Despite Trump's public appeal, the response from allied governments has been cautious. US allies have been reluctant to provide military support for the US-Israeli strikes on Iran, though they have mobilised warships in response to the widening conflict. France's President Emmanuel Macron described any potential allied naval role as strictly 'defensive.'

Iran, meanwhile, has shown no sign of backing down. The Islamic Revolutionary Guard Corps (IRGC) said the Strait remained under its navy's control following the Kharg Island strikes. 'American aggressors and their allies have no right of passage,' an IRGC spokesperson said. 'Any attempt to move or transit will be targeted,' the IRGC added in a statement carried by Iranian state media. Experts warn that a military solution alone may not be sufficient. 'Without putting troops on both sides of the Strait of Hormuz and ensuring that you're able to prevent drones and mine attacks, I just don't see a military solution,' Mercogliano said.

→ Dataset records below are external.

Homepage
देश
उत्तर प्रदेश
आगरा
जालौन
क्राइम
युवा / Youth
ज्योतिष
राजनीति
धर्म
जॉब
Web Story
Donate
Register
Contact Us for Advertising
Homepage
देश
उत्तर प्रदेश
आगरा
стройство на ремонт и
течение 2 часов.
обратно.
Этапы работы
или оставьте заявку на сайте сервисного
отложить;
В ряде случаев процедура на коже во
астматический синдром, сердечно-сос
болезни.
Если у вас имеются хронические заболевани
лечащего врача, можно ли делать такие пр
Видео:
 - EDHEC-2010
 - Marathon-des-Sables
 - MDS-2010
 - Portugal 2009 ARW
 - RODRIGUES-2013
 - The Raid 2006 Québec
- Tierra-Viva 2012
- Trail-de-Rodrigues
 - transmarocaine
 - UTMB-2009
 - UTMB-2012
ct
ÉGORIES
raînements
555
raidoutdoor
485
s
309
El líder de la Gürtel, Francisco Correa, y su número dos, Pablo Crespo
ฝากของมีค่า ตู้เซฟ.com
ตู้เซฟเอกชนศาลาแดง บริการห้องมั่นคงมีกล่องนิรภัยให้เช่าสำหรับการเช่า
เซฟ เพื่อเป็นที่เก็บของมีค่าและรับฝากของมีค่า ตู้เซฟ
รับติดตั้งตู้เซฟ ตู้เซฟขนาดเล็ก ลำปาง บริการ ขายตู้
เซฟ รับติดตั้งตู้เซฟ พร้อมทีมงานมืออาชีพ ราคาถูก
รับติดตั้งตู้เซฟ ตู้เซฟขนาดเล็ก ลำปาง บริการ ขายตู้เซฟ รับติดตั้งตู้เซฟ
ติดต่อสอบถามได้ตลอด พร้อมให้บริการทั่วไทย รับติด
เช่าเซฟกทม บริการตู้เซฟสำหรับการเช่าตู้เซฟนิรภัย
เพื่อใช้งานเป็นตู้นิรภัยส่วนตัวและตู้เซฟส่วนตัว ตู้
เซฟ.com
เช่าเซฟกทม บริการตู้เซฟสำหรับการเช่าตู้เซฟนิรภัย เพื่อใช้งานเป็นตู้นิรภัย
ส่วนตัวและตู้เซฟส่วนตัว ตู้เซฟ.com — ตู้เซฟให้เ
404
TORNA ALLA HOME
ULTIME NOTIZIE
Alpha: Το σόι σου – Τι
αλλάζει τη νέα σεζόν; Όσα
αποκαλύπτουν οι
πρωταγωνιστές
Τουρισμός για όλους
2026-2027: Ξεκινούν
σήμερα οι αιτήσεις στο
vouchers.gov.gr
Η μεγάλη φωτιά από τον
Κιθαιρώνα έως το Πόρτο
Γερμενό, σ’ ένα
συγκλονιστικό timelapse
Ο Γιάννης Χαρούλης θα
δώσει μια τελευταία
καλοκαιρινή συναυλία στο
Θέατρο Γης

The Hormuz crisis is no longer just a military standoff — it is a stress test of an entire diplomatic posture. Trump built his second term on the premise that America did not need its allies, and the Strait of Hormuz has forced a very public reckoning with that assumption. The world's energy markets are bearing the cost while Washington waits to see whether the nations it once alienated will answer the call.